“Ci sono rassicurazioni sul fatto che la situazione della circolazione delle derrate alimentari dovrebbe migliorare se non normalizzarsi entro breve tempo, speriamo che sia così e chiediamo che il Governo e le autorità di Pubblica sicurezza operino in tal senso”. Lo afferma il presidente della Cia di Reggio Emilia Ivan Bertolini, che ricorda come “Alle difficoltà sul rifornimento di frutta e verdura che in questo periodo proviene soprattutto dal Sud Italia, vanno aggiunte quelle dei nostri mangimifici e di conseguenza allevamenti, nel ricevere le materie prime per formulare i mangimi, con possibili difficoltà anche per la zootecnia”.
“In ogni caso – ricorda il presidente Cia – un risultato i blocchi dei tir lo hanno già raggiunto: favorire l’importazione di derrate alimentari dall’estero per rimediare al blocco della merce proveniente dal Sud, che in gran quantità va persa e distrutta nell’impossibilità di consegnarla; soprattutto ovviamente i prodotti freschi”.

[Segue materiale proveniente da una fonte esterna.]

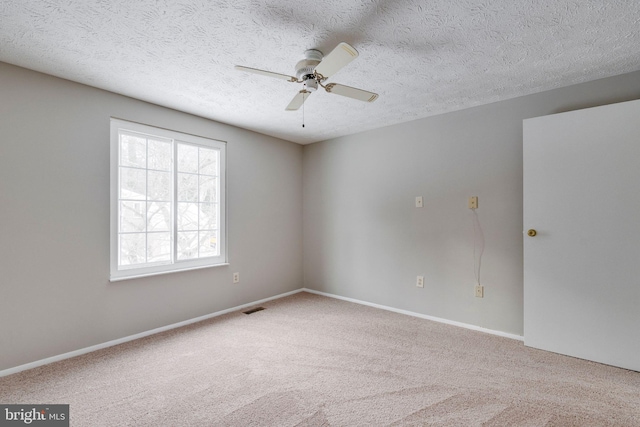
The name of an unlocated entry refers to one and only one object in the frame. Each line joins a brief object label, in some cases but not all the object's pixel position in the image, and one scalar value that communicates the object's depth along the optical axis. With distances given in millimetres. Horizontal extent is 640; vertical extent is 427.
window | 2820
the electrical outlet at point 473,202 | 3080
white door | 2246
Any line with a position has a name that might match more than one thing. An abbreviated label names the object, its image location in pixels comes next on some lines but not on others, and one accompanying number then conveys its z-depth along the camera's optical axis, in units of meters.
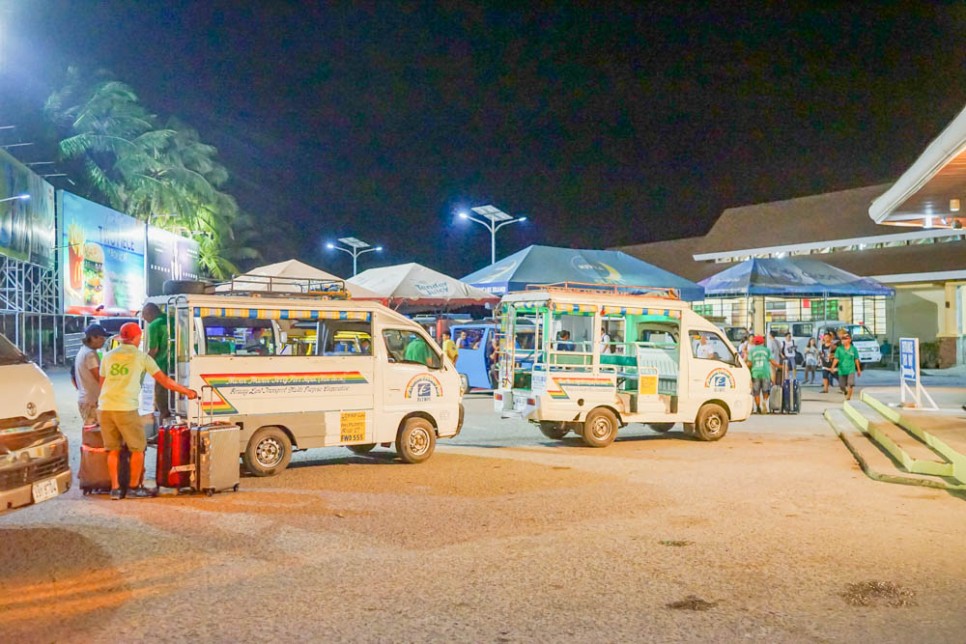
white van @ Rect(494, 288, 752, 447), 12.41
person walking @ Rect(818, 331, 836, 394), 23.02
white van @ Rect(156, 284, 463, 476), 9.48
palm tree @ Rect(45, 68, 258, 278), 41.38
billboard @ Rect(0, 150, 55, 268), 26.72
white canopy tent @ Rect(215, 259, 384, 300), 23.89
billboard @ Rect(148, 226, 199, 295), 41.16
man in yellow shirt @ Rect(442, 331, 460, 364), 19.97
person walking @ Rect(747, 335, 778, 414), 17.92
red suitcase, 8.59
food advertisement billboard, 32.81
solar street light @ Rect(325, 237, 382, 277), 48.66
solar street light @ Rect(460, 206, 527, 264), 33.72
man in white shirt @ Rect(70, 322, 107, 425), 9.86
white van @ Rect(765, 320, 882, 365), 32.41
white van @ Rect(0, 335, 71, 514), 6.00
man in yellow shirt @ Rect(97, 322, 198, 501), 8.21
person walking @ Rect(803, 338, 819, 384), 27.59
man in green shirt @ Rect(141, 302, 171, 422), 9.88
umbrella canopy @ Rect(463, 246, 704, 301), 24.47
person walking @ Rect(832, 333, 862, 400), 20.14
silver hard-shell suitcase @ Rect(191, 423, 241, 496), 8.62
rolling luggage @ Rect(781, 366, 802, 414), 18.06
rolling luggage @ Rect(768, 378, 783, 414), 18.02
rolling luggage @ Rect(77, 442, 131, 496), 8.48
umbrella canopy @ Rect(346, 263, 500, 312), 24.59
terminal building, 35.38
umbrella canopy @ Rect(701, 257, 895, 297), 26.14
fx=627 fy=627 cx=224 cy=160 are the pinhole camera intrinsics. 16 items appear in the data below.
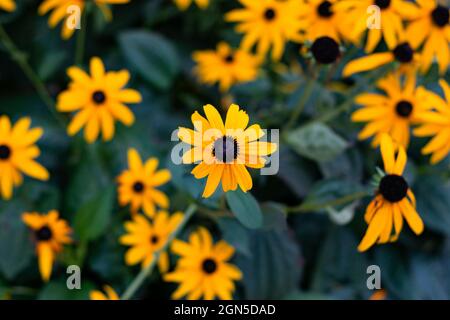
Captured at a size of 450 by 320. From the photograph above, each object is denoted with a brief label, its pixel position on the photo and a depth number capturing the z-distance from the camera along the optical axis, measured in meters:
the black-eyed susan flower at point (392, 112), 1.22
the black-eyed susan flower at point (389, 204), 0.96
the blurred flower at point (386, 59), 1.17
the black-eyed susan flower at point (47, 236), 1.21
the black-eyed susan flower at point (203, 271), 1.20
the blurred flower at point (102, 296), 1.06
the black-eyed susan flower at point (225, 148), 0.79
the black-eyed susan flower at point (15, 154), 1.21
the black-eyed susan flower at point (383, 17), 1.19
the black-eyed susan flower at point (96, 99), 1.25
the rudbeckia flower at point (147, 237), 1.23
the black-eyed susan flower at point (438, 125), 1.14
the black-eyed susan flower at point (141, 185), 1.26
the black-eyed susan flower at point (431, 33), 1.25
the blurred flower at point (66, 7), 1.30
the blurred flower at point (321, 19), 1.24
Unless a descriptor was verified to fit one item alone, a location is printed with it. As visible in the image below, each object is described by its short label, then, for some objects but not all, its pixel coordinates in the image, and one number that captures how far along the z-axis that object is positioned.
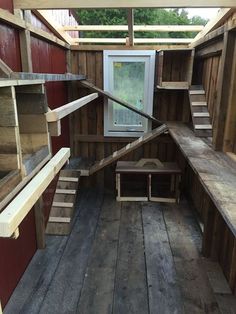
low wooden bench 3.65
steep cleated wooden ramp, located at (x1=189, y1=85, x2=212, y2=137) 2.77
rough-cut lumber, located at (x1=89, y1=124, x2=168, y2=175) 3.54
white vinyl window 3.72
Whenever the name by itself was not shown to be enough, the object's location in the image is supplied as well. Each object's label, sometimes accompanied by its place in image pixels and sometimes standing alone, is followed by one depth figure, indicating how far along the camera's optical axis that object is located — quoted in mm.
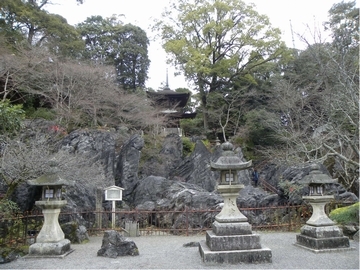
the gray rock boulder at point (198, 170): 16625
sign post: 11344
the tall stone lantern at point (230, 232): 6277
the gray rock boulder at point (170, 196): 12008
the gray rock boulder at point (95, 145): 13750
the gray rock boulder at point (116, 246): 7054
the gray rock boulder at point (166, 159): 17609
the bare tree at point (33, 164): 7414
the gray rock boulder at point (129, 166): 15070
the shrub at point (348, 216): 8883
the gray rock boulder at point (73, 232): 9016
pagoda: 22877
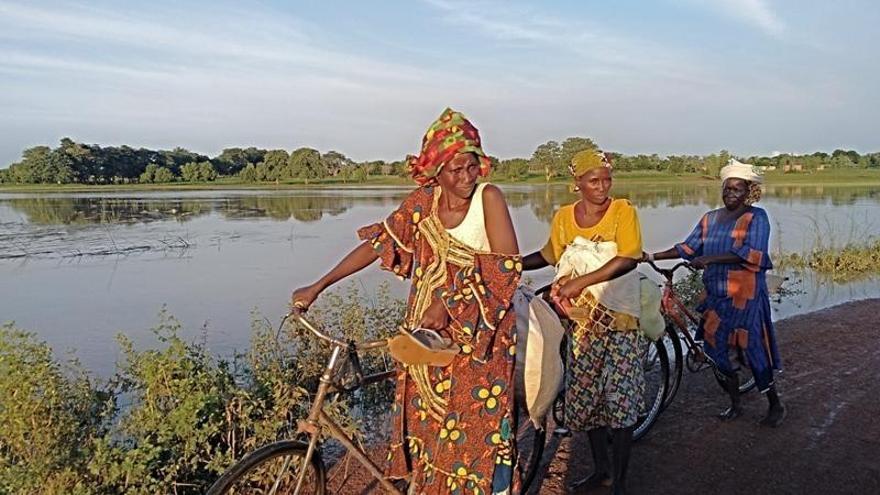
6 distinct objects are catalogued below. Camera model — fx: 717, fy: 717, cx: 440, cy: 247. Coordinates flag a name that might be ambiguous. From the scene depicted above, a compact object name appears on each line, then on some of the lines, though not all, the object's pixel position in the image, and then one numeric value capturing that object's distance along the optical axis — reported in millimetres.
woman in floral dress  2354
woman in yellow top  3049
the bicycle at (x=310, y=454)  2383
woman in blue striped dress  4082
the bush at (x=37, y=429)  3070
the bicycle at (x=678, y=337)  4148
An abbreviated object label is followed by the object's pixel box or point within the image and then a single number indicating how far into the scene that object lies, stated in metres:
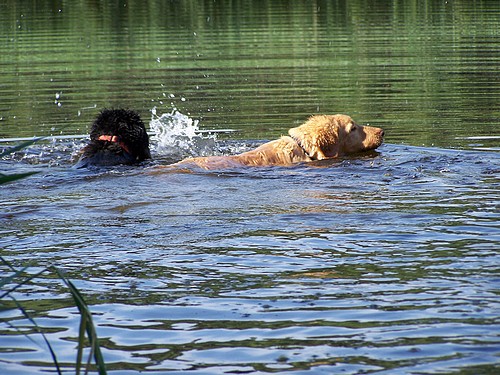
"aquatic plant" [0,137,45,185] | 8.12
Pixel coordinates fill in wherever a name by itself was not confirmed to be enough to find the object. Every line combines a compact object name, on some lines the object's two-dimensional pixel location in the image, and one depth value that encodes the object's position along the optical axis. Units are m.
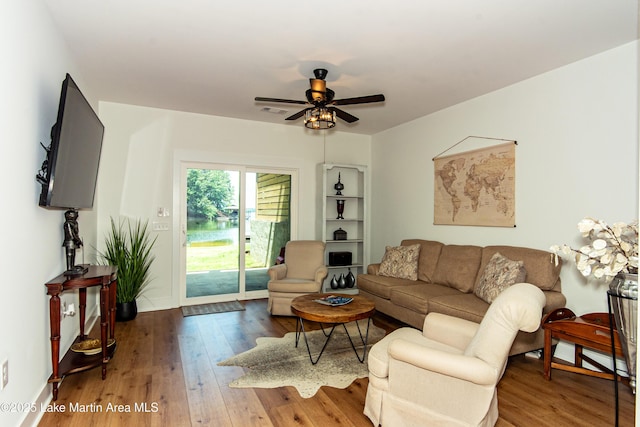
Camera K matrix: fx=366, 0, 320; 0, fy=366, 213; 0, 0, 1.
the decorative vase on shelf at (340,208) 6.01
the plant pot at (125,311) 4.37
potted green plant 4.34
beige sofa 3.29
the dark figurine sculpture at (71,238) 2.76
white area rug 2.84
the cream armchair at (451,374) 1.95
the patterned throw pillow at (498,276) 3.31
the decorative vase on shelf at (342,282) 5.75
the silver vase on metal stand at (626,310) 1.68
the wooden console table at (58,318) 2.39
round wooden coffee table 3.02
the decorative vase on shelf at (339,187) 5.96
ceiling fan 3.22
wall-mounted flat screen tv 2.17
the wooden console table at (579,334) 2.64
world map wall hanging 3.90
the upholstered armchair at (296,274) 4.54
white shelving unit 6.00
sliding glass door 5.19
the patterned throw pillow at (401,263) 4.60
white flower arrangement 1.77
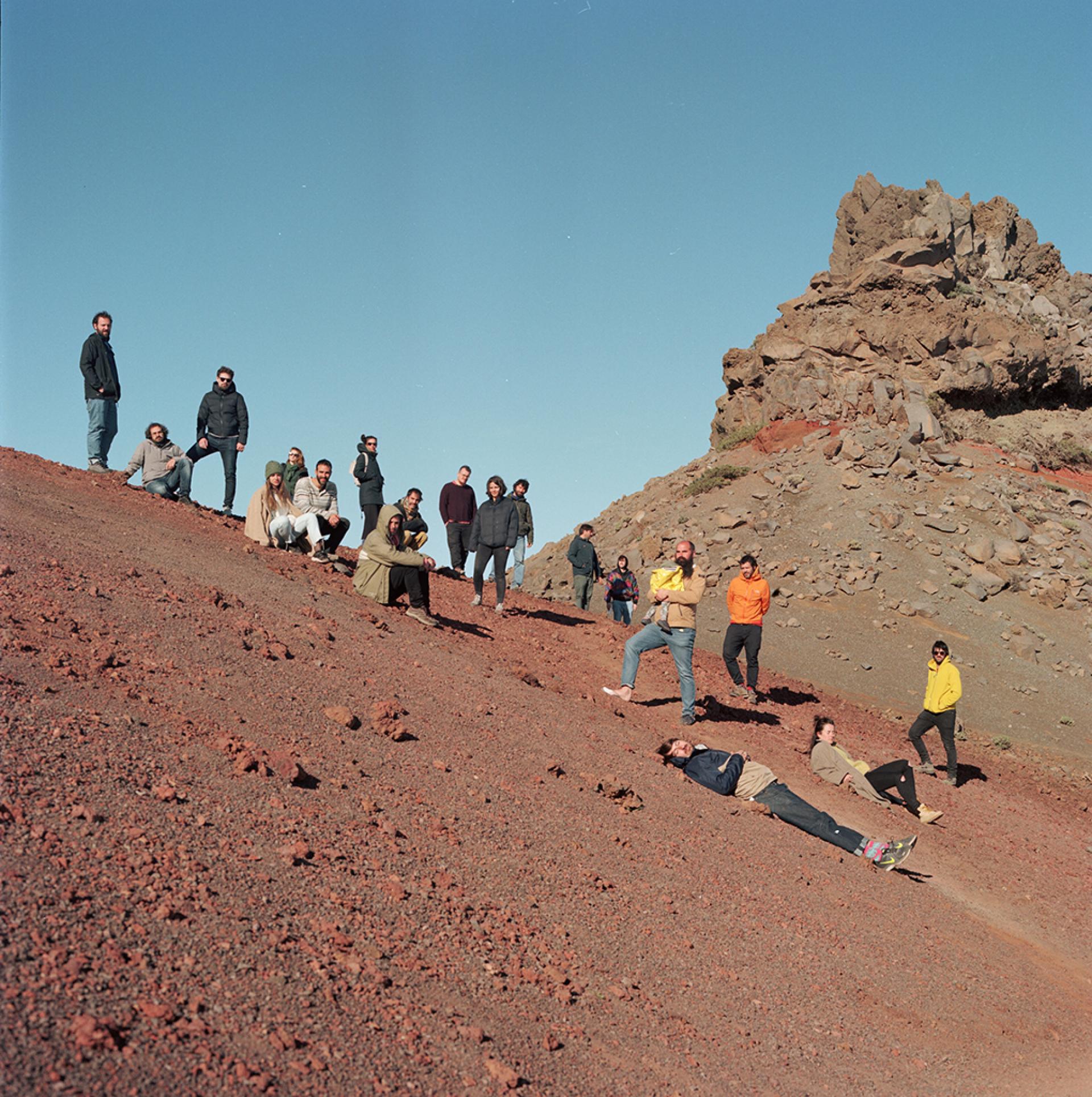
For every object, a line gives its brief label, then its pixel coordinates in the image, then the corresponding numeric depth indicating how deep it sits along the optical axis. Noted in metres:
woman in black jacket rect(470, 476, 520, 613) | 14.38
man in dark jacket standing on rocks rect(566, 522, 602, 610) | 19.64
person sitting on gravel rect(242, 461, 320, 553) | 14.16
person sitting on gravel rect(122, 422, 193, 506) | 14.18
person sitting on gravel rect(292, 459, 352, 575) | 13.91
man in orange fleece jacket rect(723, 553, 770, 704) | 13.33
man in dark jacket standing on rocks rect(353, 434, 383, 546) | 15.38
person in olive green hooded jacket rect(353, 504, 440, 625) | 12.55
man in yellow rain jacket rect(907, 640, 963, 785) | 13.14
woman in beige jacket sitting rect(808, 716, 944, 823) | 11.54
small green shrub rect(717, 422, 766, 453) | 36.03
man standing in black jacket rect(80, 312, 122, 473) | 12.91
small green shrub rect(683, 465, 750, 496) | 32.75
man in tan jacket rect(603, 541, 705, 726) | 11.46
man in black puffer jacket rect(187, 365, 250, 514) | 14.21
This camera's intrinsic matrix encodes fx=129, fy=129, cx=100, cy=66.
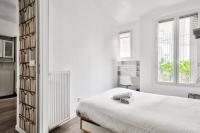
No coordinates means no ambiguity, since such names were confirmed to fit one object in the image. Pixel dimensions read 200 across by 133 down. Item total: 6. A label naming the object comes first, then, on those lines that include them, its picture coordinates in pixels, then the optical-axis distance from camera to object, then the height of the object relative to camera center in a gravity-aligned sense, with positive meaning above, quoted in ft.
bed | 4.44 -1.97
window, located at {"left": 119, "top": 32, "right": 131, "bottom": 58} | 14.25 +2.43
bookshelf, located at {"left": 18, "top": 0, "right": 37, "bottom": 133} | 6.45 +0.00
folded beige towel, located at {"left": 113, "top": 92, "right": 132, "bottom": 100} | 7.13 -1.68
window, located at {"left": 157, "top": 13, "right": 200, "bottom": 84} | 9.96 +1.25
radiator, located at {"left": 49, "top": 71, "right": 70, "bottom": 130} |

Lo sciopero dei tir poi – rileva la Cia – ha provocato una sorta di “panico d’acquisto”. Non è solo corsa alla ricerca di benzina e diesel, ma anche di provviste alimentari. E dagli scaffali cominciano a sparire tantissimi prodotti. E così la speculazione comincia a farla da padrona colpendo soprattutto i prezzi di ortaggi, verdure e frutta, ad esempio. I frutti stagionali come le arance sono rincarati del 100 per cento (da 1 euro a 2 euro il chilo). Le mele sono passate da 1,20 euro il chilo a 2,10 euro il chilo; mentre le pere sono cresciute da 1,30 euro a 2,30 euro il chilo.
Inoltre, considerando tutte le attività paralizzate dallo sciopero dei tir, dalla coltivazione alla raccolta, dalla trasformazione alla vendita nella Gdo, la perdita secca per l’intera filiera agroalimentare italiana arriva a 200 milioni di euro, di cui praticamente la metà ricade solo sull’agricoltura. La Cia lo afferma sulla base di dati raccolti sul territorio nazionale. Un colpo durissimo per i nostri produttori – evidenzia – tanto più che le aziende agricole già devono fare i conti con il “caro-gasolio”, aumentato in due anni del 150 per cento con un aggravio di spesa di 5mila euro ad impresa, e con le misure della manovra, che costruiscono una vera e propria “patrimoniale in campo”.